Ruth Louise Witham Walker '35
Long-time class secretary Ruth Louise Witham Walker '35 died Feb. 2. She was 89.
Walker earned a B.A. degree in English from UNH and was elected president of the Women's Student Government organization. After college, she taught high school in Wilmington, Vt., for two years. She was active in Dover, N.H., community and church organizations.
She is survived by a son, Frederick Walker '61; daughters Barbara Dutilley, Virginia Dichard and Ann Walker; a brother, Howard Witham '35; seven grandchildren; two great-grandsons and several nieces.
Alvin R. Ingram '40
Dr. Alvin R. Ingram '40, a noted chemist, died Jan. 23. He was 85.
Ingram received a B.S. in chemistry at UNH, a master's from Northeastern and a Ph.D. in chemistry from the University of Pittsburgh. He was employed for 35 years as a research chemist at Arco Chemical Co., retiring in 1984. He was awarded 43 patents and the 1982 Atlantic Richfield Technical Achievement Award, and his articles appeared in numerous publications. He was a member of the American Chemical Society.
He is survived by his wife, Virginia; son Carl; and two grandchildren.
Paul I. Abell '48
Dr. Paul I. Abell '48, died Jan. 12. He was 80.
Abell earned a bachelor's degree in chemistry from UNH and a Ph.D. in chemistry from the University of Wisconsin at Madison. During World War II, he served in the Army Signal Corps in Europe and Japan. He was a chemistry professor at the University of Rhode Island for 40 years, and for 17 summers, he helped the Leakey family look for evidence of early hominids in Tanzania. Working with Mary Leakey in 1978, he chanced upon a hominid footprint that proved to be part of a 80-foot-long trail dated at 3.6 to 3.7 million years old.

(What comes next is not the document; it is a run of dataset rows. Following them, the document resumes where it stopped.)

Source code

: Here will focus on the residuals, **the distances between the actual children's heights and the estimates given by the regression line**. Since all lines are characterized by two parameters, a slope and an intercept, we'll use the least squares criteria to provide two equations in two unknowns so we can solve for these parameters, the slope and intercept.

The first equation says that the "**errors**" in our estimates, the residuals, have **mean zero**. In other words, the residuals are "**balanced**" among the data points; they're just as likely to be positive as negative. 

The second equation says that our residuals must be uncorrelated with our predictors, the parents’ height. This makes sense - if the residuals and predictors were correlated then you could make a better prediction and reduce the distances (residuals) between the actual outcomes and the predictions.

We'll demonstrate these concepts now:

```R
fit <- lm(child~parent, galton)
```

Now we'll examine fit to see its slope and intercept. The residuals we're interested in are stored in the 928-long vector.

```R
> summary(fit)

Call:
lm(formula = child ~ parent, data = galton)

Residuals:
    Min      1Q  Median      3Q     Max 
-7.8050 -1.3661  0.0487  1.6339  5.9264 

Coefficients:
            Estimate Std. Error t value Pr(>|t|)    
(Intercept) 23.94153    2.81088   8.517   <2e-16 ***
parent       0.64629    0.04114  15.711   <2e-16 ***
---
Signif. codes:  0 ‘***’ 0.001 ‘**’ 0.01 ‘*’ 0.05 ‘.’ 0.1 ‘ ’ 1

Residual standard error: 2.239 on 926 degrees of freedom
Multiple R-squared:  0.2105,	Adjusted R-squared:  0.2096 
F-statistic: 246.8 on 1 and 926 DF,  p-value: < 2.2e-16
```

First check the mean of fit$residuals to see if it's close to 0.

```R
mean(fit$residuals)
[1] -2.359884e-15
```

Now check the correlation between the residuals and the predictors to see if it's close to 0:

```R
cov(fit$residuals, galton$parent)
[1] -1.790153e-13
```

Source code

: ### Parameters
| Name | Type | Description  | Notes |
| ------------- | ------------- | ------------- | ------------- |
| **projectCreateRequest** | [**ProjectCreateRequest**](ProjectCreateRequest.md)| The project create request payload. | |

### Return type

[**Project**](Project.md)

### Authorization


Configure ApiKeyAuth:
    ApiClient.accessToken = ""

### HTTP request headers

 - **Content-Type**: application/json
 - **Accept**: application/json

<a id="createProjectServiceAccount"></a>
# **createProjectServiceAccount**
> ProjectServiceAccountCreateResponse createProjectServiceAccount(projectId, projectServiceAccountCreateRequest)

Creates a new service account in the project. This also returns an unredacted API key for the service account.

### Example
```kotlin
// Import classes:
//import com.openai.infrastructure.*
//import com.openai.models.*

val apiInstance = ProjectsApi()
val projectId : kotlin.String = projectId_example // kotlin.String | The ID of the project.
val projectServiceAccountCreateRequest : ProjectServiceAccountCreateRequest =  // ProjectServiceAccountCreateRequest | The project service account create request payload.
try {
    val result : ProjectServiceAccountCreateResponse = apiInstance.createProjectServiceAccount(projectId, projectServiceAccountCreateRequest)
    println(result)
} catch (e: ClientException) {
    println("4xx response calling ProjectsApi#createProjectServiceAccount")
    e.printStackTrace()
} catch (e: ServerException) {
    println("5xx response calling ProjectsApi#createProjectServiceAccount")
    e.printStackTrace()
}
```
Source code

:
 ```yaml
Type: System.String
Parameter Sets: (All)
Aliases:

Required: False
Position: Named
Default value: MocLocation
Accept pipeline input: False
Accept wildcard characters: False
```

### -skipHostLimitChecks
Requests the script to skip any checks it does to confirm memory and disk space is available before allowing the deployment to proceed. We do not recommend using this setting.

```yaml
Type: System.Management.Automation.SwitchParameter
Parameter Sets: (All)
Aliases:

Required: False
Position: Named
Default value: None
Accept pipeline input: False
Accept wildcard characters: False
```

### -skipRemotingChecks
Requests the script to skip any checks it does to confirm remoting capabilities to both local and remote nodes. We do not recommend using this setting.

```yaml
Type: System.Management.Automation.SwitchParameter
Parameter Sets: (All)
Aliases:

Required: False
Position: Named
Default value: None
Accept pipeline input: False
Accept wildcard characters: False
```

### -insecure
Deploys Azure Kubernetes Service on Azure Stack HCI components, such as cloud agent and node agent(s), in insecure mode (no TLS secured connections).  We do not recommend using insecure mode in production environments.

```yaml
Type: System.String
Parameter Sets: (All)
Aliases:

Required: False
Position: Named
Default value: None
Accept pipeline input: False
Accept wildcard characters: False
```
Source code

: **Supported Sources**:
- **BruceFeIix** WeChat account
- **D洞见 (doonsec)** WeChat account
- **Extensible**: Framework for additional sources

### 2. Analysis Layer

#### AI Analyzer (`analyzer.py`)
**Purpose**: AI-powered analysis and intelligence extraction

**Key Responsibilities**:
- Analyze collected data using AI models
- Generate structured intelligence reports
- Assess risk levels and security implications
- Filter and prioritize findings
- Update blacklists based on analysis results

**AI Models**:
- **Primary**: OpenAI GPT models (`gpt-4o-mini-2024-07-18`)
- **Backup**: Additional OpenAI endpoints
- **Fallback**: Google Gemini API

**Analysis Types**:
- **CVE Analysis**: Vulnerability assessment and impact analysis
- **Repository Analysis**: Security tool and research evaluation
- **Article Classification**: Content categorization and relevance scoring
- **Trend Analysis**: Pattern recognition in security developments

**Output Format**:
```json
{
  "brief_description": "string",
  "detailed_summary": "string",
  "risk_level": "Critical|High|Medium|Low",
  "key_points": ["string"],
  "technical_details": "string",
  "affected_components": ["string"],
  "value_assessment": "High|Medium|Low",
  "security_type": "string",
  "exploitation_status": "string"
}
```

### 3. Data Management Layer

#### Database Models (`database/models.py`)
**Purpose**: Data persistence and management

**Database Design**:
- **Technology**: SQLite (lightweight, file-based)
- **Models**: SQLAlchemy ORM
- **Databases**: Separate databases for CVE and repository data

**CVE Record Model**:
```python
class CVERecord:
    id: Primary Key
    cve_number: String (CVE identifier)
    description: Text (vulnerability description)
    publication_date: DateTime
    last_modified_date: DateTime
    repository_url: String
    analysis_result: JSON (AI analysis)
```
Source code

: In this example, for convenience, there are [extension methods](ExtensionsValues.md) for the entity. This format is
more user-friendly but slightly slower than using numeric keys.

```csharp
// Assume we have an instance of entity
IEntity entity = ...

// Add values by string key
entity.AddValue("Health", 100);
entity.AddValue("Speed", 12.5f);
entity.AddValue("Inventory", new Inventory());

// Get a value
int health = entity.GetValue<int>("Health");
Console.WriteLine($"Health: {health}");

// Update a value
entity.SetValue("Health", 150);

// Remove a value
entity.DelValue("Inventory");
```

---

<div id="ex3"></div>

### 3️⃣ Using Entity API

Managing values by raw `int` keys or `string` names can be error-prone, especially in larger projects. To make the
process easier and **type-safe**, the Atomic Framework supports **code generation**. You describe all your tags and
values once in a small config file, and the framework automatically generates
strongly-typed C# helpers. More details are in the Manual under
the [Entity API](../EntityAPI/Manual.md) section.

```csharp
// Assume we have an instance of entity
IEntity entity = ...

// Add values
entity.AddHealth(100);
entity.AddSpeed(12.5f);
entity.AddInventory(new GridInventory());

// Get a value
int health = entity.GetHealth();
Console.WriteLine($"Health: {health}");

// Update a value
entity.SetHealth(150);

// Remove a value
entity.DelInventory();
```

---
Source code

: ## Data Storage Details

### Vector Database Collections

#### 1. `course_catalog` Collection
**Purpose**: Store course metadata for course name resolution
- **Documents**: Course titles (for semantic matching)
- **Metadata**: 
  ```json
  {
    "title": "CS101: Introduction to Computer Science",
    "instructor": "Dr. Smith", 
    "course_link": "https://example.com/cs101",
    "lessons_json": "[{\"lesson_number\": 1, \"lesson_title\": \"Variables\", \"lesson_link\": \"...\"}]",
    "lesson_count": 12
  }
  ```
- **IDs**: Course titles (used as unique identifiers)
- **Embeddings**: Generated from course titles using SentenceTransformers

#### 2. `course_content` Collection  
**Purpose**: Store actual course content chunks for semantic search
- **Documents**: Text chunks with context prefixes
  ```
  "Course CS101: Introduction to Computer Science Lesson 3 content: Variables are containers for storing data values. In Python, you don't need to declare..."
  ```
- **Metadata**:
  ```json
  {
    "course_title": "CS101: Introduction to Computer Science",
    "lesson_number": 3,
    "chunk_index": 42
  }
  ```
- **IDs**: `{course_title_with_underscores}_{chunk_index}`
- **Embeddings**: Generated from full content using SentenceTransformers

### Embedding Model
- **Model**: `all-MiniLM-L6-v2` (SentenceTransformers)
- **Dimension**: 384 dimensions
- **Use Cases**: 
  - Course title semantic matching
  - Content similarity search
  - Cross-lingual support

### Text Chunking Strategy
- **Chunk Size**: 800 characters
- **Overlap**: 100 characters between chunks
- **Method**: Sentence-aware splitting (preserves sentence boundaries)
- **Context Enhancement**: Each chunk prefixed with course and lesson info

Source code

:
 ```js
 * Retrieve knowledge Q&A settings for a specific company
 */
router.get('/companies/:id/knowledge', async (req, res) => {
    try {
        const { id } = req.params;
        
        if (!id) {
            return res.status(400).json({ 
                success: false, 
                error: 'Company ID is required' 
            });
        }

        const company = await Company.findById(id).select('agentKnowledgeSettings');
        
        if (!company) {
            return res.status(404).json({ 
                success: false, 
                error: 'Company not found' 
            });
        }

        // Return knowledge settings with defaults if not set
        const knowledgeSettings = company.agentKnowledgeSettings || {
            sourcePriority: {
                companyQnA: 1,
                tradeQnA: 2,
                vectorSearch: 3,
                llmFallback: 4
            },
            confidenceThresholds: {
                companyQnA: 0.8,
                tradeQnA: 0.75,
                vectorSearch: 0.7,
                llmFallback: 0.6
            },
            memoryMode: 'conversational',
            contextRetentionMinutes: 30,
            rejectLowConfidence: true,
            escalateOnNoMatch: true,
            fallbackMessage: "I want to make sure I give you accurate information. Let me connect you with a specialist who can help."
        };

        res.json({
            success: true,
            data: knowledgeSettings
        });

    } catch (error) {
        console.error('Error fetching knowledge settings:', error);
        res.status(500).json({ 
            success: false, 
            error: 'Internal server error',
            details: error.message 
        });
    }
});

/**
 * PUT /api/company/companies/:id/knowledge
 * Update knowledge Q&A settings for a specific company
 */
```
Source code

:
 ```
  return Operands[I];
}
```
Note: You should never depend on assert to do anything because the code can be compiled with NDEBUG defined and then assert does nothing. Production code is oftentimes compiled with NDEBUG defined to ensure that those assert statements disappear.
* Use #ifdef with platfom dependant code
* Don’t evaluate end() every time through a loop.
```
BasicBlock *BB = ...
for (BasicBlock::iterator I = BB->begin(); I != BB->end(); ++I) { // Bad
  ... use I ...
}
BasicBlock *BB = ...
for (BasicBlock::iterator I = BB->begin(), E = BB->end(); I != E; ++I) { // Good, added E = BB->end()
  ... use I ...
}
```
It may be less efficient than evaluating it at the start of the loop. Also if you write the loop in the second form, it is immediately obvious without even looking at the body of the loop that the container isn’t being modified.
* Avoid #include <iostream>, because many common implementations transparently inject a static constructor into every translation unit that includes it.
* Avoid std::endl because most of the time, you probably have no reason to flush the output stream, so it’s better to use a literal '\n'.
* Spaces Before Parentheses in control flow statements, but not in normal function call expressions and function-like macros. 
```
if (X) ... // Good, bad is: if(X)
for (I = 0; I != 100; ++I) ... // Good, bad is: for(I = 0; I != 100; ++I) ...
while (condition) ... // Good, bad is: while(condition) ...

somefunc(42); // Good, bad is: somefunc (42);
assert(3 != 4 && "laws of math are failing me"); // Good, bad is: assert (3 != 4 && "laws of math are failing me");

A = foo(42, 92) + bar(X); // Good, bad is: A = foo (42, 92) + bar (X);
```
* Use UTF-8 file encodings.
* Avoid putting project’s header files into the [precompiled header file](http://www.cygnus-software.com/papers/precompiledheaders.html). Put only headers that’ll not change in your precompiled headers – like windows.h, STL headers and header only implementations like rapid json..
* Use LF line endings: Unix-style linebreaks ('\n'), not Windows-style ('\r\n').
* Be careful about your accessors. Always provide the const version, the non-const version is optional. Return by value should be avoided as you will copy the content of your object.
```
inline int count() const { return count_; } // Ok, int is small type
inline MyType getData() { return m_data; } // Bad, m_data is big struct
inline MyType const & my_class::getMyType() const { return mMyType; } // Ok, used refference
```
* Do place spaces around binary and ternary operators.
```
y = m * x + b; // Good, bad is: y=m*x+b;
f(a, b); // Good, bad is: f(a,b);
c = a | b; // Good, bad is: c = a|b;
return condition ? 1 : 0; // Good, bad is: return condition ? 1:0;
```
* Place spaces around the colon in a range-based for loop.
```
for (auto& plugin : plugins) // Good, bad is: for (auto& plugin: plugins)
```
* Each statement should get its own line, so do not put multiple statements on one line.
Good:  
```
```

Over the years, Abell was a Fulbright lecturer in Egypt and went on research expeditions in paleontology to the Omo River and Lake Rudolf regions of East Africa for the National Geographic Society. He was an accomplished violinist, painter, book collector, gardener and cabinet maker. He built his own home, a geodesic dome in Kingston, R.I., and his summer home in Nova Scotia.
He is survived by three daughters, Susan and Octavia Abell and Erin Gallagher; and a sister, Jane Coon.
Joseph L. Simon '60G, '63G
Joseph L. Simon died March 22. He was 67.
After earning a bachelor's degree from Tufts in 1958, Simon received a master's and Ph.D. in zoology from UNH. He joined the then new University of South Florida in Tampa, where he became the first faculty member to reach the million-dollar mark in sponsored research. He helped to create the university's first doctoral program, in biology, in 1967. His research on Tampa Bay's ecology continues to be influential. Simon was named the president of the American Society of Zoology and received a Fulbright scholarship to Taiwan in 1989-90. He retired about six years ago. A patron of the arts, he was a former board president of Tampa's StageWorks.
Survivors include two nephews; and companion Richard A. Preto-Rodas.
Jerome H. Supple '63G
Dr. Jerome H. Supple '63G died Jan. 16. He was 67.
Supple attended Boston College before earning his Ph.D. in chemistry from UNH. He was a chemistry professor and acting president in the State University of New York system. In 1989, he was hired as the president of Texas State (later renamed Texas State University-San Marcos), stepping down in 2002. On his watch, the school launched its first of six doctoral programs and raised $74 million in its first major capital campaign. The school's science building was recently named after him.
In addition to his wife, Catherine, he is survived by three sons, James, Andrew and Paul; a sister, Colette Maguire, and one grandson.
Dawn Hyman Campbell '79
Dawn Hyman Campbell '79 died Dec. 6. She was 47.
Campbell graduated from UNH with a B.A. degree in psychology. An accomplished tap and ballet dancer, she suffered a spinal cord injury in a car accident while at UNH. She attended graduate school at California State University, Chico, and was employed at Drexler Technology and later at Stinson & Isom as a job developer. Campbell made appearances at high schools as a spokesperson for the Northern Californian Spinal Cord Prevention Project. An active volunteer, she enjoyed many activities, including skydiving, white-water rafting and kayaking.
She is survived by her husband, Bill Campbell; daughter Emma Campbell; her father, Harry Hyman; and two brothers, Vic and T.J. Hyman '85.